Old Friends, New Adventures, Salty Dogs

No matter how grown up and mature I think I’ve become, all it takes is the company of a good old friend to make me laugh until I cry and act goofy like a child. Thank you, Bethany! In the morning, I headed two stops on the Yamanote line to Shinjuku to meet two friends I’d shared my first summer in Japan with. I was pleasantly surprised at the relative (I mean relative!!) coolness of the air and the gray haze that covered the sky. A small and unexpected delight.


Shibuya was a-bustlin’ as usual, yet my train was not that crowded. Shinjuku station, however, was another story, but with Phish playing sweetly in my ears I navigated the crowds of seemingly directionless people and headed toward the south gate. No sooner did I scan my Suica card (train pass) when I was hug-tackled from behind!


Thank god I recognized the face – Bethany! Unfortunately now my train pass had been scanned but I had not advanced through the corral-like gate, so we had the pleasure of mucking our way through the service line and explaining as best we could what happened. I don’t think the woman behind the counter in the conductor hat and fresh-pressed uniform really “got it” but she waved us through anyway. Eri’s luminous presence found us shortly thereafter and we all embraced and smiled, so happy!


We had an excellent lunch of washoku (Japanese food), various set lunches. I ordered what we thought was fried tofu and the “healthy Japanese-style pork,” which came with a 16 grain rice mix and miso soup with inari (deep fried tofu strips). While delicious (see pictures!), I’m not sure how healthy it was after all: the fried tofu ended up being kind of like deep fried meatloaf. Topped with spicy mustard and a drizzle of thick, sweet ginger sauce, however, it was quite tasty.


Several hours of browsing/shopping in Shinjuku later, including a trip down camera alley into one of the massive five-storey electronic stores and a quick tour of Shinjuku station’s ridiculously overpriced mall floors (e.g. a cute but relatively simple headband for 12800 yen [about $136]!), and I was ready to go back to Shibuya. Nan-to-naku (“for some reason”), I really prefer Shibuya to Shinjuku. It feels more manageable and homey (well, as much as a metropolitan cluster f#%k of its scope can I suppose).


Bethany and I rambled about, catching up (i.e. hearing about how hellish her salary-man job was this past year in Japan – when a boss takes your chairs away for not answering the phone standing up after the first ring it might be time to explore new job opportunities) and shopping around. We checked out a street art exhibit (mostly European and American artists) and played dress up in the tiny three story building-store Shu Shu. First floor knicky-knacky jewelry, second floor contemporary designs, third floor vintage (lots of French designs) – my new favorite Shibuya haunt.


As the sun’s reflections on metal and glass descended westward, my inclination to drink a salty dog (vodka grapefruit with salted rim) grew stronger, so we headed to fifth floor izakaya for some bites and cocktails.

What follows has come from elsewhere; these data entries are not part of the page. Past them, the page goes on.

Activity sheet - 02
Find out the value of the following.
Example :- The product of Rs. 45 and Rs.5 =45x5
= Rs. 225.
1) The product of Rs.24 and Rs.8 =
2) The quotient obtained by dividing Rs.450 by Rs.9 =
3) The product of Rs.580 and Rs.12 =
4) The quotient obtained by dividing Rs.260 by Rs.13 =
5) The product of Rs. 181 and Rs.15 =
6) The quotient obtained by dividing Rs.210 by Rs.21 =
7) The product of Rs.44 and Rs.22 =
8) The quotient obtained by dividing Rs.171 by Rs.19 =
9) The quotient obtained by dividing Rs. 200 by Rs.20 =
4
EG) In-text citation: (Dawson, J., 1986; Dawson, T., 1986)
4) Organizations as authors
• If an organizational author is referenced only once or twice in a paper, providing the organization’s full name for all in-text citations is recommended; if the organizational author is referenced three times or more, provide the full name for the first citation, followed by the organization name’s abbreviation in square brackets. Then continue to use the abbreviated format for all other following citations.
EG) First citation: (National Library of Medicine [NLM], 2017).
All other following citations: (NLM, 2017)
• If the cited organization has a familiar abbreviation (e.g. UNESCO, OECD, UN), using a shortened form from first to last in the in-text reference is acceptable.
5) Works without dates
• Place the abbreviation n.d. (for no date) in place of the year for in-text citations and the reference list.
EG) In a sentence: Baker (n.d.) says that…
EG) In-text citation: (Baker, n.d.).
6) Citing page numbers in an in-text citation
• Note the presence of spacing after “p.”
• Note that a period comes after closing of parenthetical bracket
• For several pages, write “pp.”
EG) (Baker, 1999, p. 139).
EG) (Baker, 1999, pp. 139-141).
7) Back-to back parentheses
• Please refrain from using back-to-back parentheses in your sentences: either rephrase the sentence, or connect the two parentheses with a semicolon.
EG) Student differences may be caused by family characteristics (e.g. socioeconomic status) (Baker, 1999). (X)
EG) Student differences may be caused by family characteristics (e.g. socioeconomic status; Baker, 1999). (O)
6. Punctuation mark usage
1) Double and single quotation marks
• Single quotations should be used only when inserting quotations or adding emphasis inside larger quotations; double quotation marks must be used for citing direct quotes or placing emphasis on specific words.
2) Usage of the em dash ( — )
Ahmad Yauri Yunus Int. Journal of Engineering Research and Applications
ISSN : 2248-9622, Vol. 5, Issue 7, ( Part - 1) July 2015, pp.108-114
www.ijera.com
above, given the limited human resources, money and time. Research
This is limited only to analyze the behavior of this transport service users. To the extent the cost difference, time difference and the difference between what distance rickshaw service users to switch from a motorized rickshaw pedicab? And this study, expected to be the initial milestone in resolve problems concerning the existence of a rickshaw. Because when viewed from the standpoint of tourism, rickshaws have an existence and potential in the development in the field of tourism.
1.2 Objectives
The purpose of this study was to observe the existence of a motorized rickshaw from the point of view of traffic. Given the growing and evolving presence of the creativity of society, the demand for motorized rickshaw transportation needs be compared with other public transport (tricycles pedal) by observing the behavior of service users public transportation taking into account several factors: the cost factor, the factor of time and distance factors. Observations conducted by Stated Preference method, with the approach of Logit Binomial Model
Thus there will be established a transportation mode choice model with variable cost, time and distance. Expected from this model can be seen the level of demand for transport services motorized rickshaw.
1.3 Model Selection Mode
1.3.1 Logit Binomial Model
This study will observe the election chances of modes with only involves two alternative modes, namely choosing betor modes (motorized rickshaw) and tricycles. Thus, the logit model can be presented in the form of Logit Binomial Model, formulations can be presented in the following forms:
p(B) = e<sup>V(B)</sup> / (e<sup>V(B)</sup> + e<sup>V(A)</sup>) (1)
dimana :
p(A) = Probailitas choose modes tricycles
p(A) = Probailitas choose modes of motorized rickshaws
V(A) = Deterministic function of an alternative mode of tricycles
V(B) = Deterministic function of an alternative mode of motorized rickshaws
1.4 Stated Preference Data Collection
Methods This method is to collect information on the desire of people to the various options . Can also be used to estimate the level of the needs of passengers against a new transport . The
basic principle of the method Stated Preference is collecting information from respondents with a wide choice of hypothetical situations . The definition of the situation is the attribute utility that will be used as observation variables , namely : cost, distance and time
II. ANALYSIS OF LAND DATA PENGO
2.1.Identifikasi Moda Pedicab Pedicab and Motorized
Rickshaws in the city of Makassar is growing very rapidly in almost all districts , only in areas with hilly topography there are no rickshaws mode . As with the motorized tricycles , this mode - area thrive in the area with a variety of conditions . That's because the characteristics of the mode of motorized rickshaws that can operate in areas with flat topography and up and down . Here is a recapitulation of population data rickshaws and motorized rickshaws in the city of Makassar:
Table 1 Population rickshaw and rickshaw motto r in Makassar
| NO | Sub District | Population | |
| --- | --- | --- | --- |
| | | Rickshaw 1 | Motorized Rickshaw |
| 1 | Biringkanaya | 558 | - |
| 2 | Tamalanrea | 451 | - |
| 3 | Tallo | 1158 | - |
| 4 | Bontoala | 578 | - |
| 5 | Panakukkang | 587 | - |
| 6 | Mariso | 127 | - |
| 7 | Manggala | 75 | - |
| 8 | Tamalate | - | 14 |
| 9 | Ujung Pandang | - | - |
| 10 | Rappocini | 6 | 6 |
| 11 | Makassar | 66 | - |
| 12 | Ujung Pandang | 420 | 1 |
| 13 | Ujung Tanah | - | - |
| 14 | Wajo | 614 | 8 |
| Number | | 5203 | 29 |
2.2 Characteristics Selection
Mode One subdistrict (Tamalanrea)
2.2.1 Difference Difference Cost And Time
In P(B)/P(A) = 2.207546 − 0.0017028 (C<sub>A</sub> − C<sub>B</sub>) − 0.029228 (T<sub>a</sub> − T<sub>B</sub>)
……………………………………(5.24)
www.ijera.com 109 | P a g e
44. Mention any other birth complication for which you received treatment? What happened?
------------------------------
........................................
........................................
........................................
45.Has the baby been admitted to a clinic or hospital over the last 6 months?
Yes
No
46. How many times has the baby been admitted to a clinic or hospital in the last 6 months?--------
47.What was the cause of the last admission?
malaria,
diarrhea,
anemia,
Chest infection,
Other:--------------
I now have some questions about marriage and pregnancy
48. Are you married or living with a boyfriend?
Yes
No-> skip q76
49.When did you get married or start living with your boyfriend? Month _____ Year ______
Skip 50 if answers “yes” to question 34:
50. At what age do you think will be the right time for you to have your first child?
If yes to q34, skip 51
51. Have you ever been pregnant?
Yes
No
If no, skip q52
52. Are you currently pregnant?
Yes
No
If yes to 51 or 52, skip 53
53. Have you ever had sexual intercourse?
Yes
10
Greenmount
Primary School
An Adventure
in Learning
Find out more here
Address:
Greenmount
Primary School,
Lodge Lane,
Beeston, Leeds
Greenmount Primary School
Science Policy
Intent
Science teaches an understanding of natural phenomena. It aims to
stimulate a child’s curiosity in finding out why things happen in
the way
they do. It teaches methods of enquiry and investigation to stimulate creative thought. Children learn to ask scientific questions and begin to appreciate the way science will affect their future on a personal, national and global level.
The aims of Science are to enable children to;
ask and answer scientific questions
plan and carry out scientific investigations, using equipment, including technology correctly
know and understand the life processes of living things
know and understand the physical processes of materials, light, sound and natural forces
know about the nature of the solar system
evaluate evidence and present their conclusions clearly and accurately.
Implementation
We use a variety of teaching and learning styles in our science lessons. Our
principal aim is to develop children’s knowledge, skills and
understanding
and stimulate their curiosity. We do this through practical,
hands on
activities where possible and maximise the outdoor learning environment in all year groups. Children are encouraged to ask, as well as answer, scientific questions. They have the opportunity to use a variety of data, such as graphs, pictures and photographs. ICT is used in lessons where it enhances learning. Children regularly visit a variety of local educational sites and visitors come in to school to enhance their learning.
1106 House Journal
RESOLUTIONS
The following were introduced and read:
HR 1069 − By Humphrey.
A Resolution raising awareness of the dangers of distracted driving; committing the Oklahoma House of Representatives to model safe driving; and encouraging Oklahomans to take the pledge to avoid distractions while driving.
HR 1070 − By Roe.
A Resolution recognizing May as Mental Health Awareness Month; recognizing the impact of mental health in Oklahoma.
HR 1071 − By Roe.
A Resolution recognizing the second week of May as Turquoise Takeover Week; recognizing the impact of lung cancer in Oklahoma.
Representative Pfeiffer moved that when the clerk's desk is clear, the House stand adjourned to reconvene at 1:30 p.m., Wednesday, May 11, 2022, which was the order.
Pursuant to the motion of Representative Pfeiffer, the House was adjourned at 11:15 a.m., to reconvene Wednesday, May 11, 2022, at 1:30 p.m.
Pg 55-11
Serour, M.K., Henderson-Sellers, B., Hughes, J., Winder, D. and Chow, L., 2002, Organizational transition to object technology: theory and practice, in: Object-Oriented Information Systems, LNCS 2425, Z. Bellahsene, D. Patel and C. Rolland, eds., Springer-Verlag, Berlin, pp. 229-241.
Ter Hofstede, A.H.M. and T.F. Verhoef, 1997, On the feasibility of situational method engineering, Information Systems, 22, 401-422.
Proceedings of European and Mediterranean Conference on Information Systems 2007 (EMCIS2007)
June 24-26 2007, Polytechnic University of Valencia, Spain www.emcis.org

Wan is an Edo-period (16th-18thc) themed chain of izakayas. I suppose would be the equivalent of Applebees in the States. I came to love the place last summer. In fact, the comparison is pretty weak when you how much better Japanese restaurants are in general. We were led through a maze of corridors lined with small, enclosed rooms. You sit on the floor and push a button to send for service. Someone comes in about five seconds. Bethany drank a sweet apricot cocktail with an apricot-filled ice straw first, then moved to a fruity sour drink.Cold tofu with goma (sesame) sauce, raw tuna with onion and splash of cream topping crispy garlic toasts, chicken meatball with soft boiled egg…filled my belly to capacity, which wasn't much at this point. As it were, the heat and humidity over here really does a number on your appetite and general sense of well-being. They call it natsu-bate (“summer fatigue”) and it’s no joke. A long sunset walk through winding streets helped abate that hakike (nauseous) feeling, however.


Wine with Brian and Jean capped off a full day and secured my ticket to dreamland. (Okay, truth be told, I watched some of the latest Harry Potter with them – perhaps that did it?).